Who woulda thunk the menial task of cleaning up old tax records would turn into a melancholy walk down memory lane?
I have always been meticulous in record keeping. Every receipt and communication is stored in an alphabetized accordion file each year, which becomes the basis for my tax data. After the taxes are filed for that year, a copy of the return is added to the file; the file is wrapped up and stored away. The downside of this is that there were, until recently, over 30 years of such records. In some cases, this has been proven to be an advantage, as I’ve been able to locate receipts for “lifetime guaranteed” items many years after their purchase, saving the expense of replacing some fairly expensive items. That, however, in no way justifies the stack of accordion files and the space they’re taking.

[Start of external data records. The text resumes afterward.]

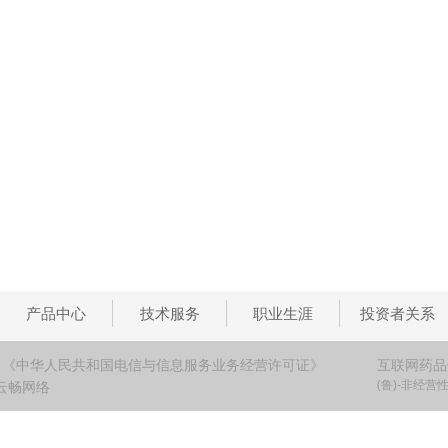
产品中心
技术服务
职业生涯
投资者关系
 《中华人民共和国电信与信息服务业务经营许可证》
互联网药品
(鲁)-非经营性-
：云畅网络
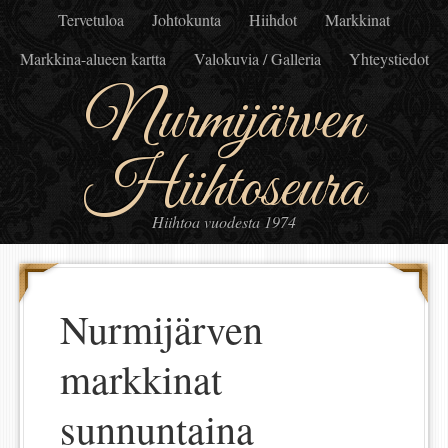
Tervetuloa
Johtokunta
Hiihdot
Markkinat
Markkina-alueen kartta
Valokuvia / Galleria
Yhteystiedot
Nurmijärven
Hiihtoseura
Hiihtoa vuodesta 1974
Nurmijärven
markkinat
sunnuntaina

A few years back, I bought one of those “paper brick makers” with the idea that we could shred these documents, soak them in water, and then press out paper bricks to take camping – I mean, storing paper bricks in the motorhome is better than having to bring the pickup with its bed loaded with firewood, right? Well, let me tell you: household shredders are not speed-demons, and, though paper bricks are pretty cool, they take quite literally forever to dry out. I finally resorted to putting our first batch into the convection oven at a low temperature to dry them enough so they wouldn’t mold. And they’re still in the basement, our two planned 2020 camping trips having been canceled – one due to COVID closure of the state campground we had reservations at (thanks, Gretch!); the other due to a premonition that came to be.

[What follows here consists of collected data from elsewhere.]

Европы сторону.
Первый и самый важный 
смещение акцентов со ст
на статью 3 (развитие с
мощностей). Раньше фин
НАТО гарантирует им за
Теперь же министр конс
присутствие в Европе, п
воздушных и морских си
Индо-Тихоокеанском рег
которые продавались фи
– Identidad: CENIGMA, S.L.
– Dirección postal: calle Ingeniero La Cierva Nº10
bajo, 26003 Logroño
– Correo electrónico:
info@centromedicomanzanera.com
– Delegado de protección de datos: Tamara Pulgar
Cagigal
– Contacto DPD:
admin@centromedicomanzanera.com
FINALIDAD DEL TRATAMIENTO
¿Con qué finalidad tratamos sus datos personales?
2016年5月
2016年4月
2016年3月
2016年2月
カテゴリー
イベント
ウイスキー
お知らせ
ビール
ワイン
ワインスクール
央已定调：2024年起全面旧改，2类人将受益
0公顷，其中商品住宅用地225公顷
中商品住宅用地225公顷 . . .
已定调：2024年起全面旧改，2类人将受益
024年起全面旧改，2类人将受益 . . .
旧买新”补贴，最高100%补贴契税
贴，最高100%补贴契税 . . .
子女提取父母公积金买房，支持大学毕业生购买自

So what to do with these documents if they aren’t to become paper bricks? Cities occasionally bring in document shredding services and allow each address to bring a box or two of documents to be shredded, but I’d rather not take the chance of some careless shredder operator letting a piece or two of social security number-bearing documentation drift away on the wind. So, I opted to burn them in the fireplace. It goes a lot faster than shredding them did, and, being January, serves to help heat the home.
So, with today being a holiday from work, I spent the day feeding receipts and tax documents into the fire, while keeping a general eye out for things still better kept.

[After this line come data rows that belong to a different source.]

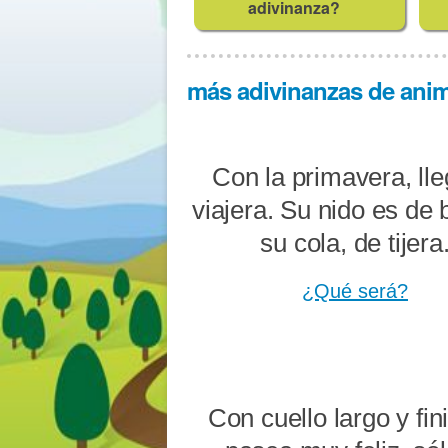
adivinanza?
más adivinanzas de anima
Con la primavera, lle
viajera. Su nido es de 
su cola, de tijera
¿Qué será?
Con cuello largo y fin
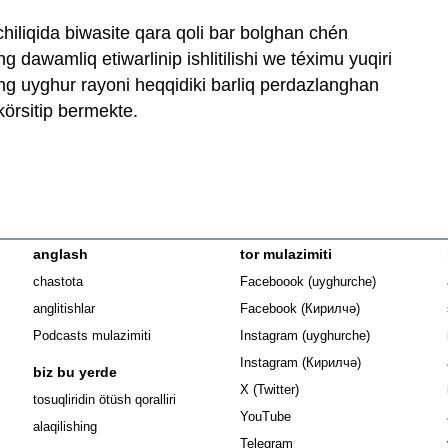
chiliqida biwasite qara qoli bar bolghan chén
g dawamliq etiwarlinip ishlitilishi we téximu yuqiri
ing uyghur rayoni heqqidiki barliq perdazlanghan
 körsitip bermekte.
anglash
tor mulazimiti
Opens in n
chastota
Faceboook (uyghurche)
Opens in new 
anglitishlar
Facebook (Кирилчә)
Opens in ne
Podcasts mulazimiti
Instagram (uyghurche)
Opens in new 
Instagram (Кирилчә)
biz bu yerde
Opens in new window
X (Twitter)
Opens in new window
tosuqliridin ötüsh qoralliri
Opens in new window
YouTube
alaqilishing
Opens in new window
Telegram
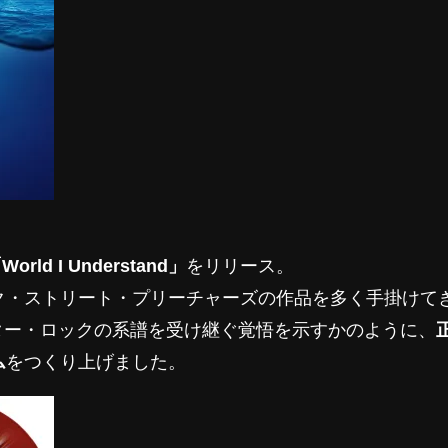
rld I Understand」
をリリース。
ク・ストリート・プリーチャーズの作品を多く手掛けて
。UKギター・ロックの系譜を受け継ぐ覚悟を示すかのように、
ム
をつくり上げました。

There were receipts from the hospital when each child was on the way – for prenatal care, ultrasounds, all the way up to the hospital stay for their delivery. There were memories of the various companies we dealt with over the years, how cheap cable service was in the early 90s, various purchases. There were notations in my hand and notations in Kim’s hand. I even found a couple of folders from doing Mom’s taxes after Dad died, among which was a calendar where Mom “blogged” little notes such as “first sunny day since the death”. I guess it runs in the family. (I set them aside and put them in the box with Kim’s records, in case any family is reading.)
It was bittersweet going through all of that. Some of the things in there, I really don’t remember well – such as reservations at State Dock that had to be canceled – State Dock runs houseboats on Lake Cumberland. Apparently, the year after my dad had taken the family there, we made reservations to go again but canceled them. I recall discussing going back – we had planned an “off-season” vacation to save on the expense – but don’t at all recall making them, and I definitely don’t recall canceling them. Maybe that was all Kim’s doing – but seeing it made me wish we had gone. We did so few things like that – sometimes due to the expense, or wrangling the kids’ busy schedules with our own – but most times due to work, and my aversion to leaving home because of all the away-from-home my job demanded.
There were magazine subscription receipts for various crafting and horse magazines. Receipts from clothing stores she liked for herself and the kids. Just so many little paper memories. I kept thinking how, before all this, I might turn to Kim with one and say “Hey! Remember when we did this?” No one to reminisce with anymore. The kids wouldn’t remember much of it; less and less as the timeline moved backward. As I burned through them, I wondered how I would remember things like those afterward? What would catapult them up out of the vault of my memory?
I still have quite a few accordions to go through. I’ve already set aside the seven years I’ll keep, getting rid of the oldest each year, if my discipline holds. The family room will be warm for the next several days, I guess, as I feed more in while working across from the fireplace. The old wooden rack that held them, a vestige of the people who owned the house before us, is now empty – the last thing it coughed up was my collection of Elementary Electronics magazines from the 70s – the magazine that sparked then fed my desire to pursue a degree in electrical engineering (which I accomplished but never truly used). And some leftover material that I had used to reupholster the boat Kim and I bought the summer after we were married, with a 1990 Tandy Leather catalog from the store on Warren near Wayne. That Tandy store is long – 20 years – gone, though the company still exists.
I’ll be breaking the rack down to get rid of it, clearing space in the basement from three decades of “collections”; making room for other pursuits. It always was sort of an odd duck, anyway – after 30 years, I still cannot conceive of its purpose prior to it becoming a “just stick it in that thing” storage unit. All this is good because it keeps me busy; keeps the mind occupied.